• THE PROBLEM:
Please return the items below word for word, starting with their first line and going on through the line with "765 208 5 4 - 1.2", including both of those lines.

— Start MATERIAL SHOWN —

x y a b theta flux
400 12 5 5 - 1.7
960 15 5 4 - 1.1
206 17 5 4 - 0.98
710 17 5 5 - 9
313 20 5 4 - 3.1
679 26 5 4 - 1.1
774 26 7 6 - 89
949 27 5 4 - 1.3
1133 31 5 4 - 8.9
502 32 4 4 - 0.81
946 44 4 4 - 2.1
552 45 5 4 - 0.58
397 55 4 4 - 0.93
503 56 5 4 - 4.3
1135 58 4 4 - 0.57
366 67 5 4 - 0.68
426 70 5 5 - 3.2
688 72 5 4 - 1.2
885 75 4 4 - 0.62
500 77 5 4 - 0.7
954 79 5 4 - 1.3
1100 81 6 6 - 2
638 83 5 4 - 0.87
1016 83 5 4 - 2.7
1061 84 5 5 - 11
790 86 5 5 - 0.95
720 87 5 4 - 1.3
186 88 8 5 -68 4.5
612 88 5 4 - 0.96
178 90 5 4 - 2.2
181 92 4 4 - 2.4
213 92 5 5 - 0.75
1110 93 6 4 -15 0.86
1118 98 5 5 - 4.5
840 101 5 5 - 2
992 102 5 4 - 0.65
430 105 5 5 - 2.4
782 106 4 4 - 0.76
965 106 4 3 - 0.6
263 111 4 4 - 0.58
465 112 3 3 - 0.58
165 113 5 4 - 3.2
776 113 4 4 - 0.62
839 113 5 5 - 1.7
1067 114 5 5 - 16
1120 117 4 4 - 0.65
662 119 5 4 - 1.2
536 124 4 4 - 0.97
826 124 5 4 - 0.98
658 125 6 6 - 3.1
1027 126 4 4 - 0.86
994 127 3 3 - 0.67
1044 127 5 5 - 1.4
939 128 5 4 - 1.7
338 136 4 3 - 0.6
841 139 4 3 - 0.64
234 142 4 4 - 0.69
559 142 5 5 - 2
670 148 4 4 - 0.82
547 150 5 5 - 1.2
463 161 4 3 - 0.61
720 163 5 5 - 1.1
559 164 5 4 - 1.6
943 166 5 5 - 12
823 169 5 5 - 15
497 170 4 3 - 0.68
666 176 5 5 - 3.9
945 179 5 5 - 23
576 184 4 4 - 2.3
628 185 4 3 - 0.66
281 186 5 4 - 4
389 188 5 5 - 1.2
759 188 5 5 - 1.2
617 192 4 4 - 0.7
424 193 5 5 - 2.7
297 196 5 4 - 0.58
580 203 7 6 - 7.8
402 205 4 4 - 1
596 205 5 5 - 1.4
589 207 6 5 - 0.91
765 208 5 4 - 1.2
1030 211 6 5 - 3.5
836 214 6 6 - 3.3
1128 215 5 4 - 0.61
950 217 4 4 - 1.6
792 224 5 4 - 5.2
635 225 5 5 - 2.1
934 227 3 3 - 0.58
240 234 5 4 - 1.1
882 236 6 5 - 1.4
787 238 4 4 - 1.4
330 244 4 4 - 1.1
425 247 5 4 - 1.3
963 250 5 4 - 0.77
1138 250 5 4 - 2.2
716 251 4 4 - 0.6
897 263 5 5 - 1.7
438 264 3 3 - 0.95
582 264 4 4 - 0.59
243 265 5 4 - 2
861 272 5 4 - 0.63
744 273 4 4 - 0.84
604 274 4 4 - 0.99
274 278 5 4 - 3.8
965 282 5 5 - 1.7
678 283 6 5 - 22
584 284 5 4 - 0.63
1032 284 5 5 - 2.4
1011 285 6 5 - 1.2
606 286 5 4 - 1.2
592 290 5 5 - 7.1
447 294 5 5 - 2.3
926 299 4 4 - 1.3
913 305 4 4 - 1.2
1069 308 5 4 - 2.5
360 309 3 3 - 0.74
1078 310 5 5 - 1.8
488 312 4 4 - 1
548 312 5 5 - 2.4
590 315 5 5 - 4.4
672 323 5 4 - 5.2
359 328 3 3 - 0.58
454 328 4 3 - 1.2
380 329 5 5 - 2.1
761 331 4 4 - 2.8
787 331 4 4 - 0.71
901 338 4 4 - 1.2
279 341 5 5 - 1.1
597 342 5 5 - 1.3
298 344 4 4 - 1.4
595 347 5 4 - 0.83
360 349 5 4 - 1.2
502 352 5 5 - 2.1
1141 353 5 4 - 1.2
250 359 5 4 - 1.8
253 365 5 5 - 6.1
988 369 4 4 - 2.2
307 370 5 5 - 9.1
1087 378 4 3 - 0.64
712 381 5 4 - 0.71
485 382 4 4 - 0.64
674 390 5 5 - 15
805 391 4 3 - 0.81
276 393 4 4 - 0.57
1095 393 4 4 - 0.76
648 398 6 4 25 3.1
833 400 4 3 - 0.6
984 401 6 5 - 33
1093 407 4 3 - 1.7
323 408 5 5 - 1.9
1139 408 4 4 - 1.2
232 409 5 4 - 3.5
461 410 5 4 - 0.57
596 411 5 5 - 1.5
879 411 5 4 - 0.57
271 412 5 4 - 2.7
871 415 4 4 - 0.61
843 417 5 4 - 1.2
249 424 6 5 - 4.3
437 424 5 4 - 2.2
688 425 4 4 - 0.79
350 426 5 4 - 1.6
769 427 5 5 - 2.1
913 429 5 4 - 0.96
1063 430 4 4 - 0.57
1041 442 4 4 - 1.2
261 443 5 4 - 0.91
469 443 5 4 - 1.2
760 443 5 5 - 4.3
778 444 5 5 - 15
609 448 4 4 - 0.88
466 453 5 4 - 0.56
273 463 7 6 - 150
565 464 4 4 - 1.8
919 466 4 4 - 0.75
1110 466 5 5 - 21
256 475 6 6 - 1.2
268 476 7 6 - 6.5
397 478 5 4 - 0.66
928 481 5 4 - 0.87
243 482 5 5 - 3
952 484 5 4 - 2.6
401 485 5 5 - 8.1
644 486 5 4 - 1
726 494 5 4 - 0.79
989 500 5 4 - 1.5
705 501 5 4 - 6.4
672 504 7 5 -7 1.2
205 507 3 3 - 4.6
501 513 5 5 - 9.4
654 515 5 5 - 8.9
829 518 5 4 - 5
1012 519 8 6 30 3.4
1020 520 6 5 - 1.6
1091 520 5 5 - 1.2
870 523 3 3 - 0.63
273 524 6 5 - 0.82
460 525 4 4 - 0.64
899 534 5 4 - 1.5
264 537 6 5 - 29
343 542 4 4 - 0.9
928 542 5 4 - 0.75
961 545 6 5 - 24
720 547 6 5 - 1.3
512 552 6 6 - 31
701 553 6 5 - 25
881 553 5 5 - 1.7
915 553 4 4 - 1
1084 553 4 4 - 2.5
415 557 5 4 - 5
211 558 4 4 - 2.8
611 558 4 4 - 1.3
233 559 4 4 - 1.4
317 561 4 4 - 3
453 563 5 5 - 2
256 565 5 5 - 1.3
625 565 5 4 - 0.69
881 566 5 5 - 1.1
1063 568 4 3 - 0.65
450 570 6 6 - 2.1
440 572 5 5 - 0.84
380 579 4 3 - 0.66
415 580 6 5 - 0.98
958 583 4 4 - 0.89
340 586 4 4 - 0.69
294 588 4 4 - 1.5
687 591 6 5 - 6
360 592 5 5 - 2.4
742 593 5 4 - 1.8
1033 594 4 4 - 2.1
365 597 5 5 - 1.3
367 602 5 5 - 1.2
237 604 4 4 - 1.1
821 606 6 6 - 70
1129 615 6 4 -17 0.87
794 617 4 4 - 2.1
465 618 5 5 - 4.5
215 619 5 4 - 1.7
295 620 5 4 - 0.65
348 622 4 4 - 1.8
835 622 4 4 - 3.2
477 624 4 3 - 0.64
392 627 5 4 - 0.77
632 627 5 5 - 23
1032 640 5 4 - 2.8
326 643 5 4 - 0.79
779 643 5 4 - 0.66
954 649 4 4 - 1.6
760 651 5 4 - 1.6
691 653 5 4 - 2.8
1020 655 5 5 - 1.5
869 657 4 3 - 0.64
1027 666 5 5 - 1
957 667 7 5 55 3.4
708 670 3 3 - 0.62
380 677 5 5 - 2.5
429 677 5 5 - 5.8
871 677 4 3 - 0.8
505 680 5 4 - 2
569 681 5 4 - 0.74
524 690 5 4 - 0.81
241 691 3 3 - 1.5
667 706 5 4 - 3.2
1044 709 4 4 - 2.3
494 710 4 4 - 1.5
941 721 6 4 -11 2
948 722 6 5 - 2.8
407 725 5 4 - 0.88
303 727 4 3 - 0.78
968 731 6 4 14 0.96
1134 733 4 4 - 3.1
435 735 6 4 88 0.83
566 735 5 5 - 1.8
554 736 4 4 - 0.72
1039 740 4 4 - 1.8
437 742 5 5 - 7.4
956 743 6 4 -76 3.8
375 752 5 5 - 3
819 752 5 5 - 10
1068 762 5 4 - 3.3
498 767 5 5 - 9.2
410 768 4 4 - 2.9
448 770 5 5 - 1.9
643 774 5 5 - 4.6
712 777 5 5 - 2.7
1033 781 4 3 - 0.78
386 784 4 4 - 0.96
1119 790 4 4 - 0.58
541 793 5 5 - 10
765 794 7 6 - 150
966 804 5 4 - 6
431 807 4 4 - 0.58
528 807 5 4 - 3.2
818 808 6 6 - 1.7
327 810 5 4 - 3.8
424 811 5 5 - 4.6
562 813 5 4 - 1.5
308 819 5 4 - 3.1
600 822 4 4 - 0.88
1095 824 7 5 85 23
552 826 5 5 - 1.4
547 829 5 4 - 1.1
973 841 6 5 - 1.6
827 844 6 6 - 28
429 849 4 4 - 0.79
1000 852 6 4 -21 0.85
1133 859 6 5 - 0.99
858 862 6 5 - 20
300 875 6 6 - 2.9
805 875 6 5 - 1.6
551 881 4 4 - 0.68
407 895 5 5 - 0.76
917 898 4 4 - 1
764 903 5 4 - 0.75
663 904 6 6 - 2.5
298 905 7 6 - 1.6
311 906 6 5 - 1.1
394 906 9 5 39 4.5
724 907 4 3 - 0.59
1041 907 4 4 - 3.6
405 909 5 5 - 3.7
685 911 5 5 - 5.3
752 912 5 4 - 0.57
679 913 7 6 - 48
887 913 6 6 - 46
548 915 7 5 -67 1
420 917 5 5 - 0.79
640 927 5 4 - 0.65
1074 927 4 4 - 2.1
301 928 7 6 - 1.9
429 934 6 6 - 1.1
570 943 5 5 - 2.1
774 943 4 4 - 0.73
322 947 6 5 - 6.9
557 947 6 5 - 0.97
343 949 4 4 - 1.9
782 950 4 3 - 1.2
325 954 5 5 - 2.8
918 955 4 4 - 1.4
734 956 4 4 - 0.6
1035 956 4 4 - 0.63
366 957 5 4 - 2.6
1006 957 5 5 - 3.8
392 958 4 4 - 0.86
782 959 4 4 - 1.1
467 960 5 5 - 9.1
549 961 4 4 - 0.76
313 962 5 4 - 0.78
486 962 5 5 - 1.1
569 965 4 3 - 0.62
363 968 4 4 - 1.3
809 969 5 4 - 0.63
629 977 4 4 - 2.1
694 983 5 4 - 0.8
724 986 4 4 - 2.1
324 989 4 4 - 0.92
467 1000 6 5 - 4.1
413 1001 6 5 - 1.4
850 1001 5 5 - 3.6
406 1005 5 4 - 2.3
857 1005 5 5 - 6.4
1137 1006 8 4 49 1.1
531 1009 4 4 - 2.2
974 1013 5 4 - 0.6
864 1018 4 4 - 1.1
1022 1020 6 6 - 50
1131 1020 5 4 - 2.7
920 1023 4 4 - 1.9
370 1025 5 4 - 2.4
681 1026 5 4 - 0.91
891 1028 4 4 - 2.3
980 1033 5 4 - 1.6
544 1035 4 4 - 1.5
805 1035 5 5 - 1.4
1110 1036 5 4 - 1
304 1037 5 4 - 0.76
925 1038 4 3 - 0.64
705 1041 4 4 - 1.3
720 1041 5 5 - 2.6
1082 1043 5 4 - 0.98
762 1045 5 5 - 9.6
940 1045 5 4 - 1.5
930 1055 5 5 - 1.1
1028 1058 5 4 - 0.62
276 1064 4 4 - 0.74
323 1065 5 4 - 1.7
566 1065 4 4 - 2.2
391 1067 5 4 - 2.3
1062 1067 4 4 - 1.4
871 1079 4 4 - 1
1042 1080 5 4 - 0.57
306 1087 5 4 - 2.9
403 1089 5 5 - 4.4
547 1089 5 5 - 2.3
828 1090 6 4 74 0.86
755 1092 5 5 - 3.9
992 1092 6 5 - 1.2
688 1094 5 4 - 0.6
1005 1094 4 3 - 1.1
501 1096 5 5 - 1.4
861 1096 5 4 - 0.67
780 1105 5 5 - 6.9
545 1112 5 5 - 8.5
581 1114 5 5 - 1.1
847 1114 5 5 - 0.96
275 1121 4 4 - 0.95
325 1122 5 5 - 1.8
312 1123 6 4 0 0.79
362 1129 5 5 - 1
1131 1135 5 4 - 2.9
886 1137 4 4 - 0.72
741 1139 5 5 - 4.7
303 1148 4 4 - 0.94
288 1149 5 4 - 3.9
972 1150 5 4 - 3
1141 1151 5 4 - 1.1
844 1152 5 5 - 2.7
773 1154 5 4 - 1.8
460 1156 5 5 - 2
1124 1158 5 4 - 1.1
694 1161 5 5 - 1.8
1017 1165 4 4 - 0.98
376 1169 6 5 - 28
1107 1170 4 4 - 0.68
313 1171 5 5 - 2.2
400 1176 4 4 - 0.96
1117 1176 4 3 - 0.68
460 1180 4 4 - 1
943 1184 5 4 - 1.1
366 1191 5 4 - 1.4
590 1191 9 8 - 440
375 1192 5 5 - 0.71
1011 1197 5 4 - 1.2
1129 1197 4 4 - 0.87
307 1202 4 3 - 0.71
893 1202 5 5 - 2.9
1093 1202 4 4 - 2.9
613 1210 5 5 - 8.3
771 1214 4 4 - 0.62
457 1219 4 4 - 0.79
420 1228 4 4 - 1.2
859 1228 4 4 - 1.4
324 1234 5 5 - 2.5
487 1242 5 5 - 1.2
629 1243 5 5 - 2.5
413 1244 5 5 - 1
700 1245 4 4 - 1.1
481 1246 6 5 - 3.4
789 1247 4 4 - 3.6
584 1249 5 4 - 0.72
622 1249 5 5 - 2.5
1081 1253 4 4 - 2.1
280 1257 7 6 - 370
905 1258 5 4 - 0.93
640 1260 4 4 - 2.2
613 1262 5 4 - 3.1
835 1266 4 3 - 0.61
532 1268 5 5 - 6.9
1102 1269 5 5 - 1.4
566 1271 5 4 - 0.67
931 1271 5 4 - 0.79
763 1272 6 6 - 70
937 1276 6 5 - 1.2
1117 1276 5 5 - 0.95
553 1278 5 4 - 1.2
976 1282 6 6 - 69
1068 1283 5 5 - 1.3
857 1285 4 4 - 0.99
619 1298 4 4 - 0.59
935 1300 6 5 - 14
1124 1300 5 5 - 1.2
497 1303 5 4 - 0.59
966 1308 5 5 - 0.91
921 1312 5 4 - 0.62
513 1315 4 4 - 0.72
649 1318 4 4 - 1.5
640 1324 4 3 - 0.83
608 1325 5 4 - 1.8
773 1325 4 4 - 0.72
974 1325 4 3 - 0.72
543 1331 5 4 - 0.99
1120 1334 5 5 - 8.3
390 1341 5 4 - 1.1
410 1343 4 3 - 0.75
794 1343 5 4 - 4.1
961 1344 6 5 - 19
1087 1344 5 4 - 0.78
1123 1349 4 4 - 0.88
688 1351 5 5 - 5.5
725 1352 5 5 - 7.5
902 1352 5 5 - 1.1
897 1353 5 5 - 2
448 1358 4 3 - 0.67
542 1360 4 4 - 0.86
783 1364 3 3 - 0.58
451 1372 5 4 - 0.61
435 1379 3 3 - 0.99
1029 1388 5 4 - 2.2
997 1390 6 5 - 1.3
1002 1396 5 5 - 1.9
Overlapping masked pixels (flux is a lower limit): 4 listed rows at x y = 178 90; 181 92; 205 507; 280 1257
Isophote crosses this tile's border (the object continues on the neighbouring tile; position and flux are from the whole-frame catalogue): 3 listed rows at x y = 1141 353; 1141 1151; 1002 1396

— End MATERIAL SHOWN —

• OUTPUT:
x y a b theta flux
400 12 5 5 - 1.7
960 15 5 4 - 1.1
206 17 5 4 - 0.98
710 17 5 5 - 9
313 20 5 4 - 3.1
679 26 5 4 - 1.1
774 26 7 6 - 89
949 27 5 4 - 1.3
1133 31 5 4 - 8.9
502 32 4 4 - 0.81
946 44 4 4 - 2.1
552 45 5 4 - 0.58
397 55 4 4 - 0.93
503 56 5 4 - 4.3
1135 58 4 4 - 0.57
366 67 5 4 - 0.68
426 70 5 5 - 3.2
688 72 5 4 - 1.2
885 75 4 4 - 0.62
500 77 5 4 - 0.7
954 79 5 4 - 1.3
1100 81 6 6 - 2
638 83 5 4 - 0.87
1016 83 5 4 - 2.7
1061 84 5 5 - 11
790 86 5 5 - 0.95
720 87 5 4 - 1.3
186 88 8 5 -68 4.5
612 88 5 4 - 0.96
178 90 5 4 - 2.2
181 92 4 4 - 2.4
213 92 5 5 - 0.75
1110 93 6 4 -15 0.86
1118 98 5 5 - 4.5
840 101 5 5 - 2
992 102 5 4 - 0.65
430 105 5 5 - 2.4
782 106 4 4 - 0.76
965 106 4 3 - 0.6
263 111 4 4 - 0.58
465 112 3 3 - 0.58
165 113 5 4 - 3.2
776 113 4 4 - 0.62
839 113 5 5 - 1.7
1067 114 5 5 - 16
1120 117 4 4 - 0.65
662 119 5 4 - 1.2
536 124 4 4 - 0.97
826 124 5 4 - 0.98
658 125 6 6 - 3.1
1027 126 4 4 - 0.86
994 127 3 3 - 0.67
1044 127 5 5 - 1.4
939 128 5 4 - 1.7
338 136 4 3 - 0.6
841 139 4 3 - 0.64
234 142 4 4 - 0.69
559 142 5 5 - 2
670 148 4 4 - 0.82
547 150 5 5 - 1.2
463 161 4 3 - 0.61
720 163 5 5 - 1.1
559 164 5 4 - 1.6
943 166 5 5 - 12
823 169 5 5 - 15
497 170 4 3 - 0.68
666 176 5 5 - 3.9
945 179 5 5 - 23
576 184 4 4 - 2.3
628 185 4 3 - 0.66
281 186 5 4 - 4
389 188 5 5 - 1.2
759 188 5 5 - 1.2
617 192 4 4 - 0.7
424 193 5 5 - 2.7
297 196 5 4 - 0.58
580 203 7 6 - 7.8
402 205 4 4 - 1
596 205 5 5 - 1.4
589 207 6 5 - 0.91
765 208 5 4 - 1.2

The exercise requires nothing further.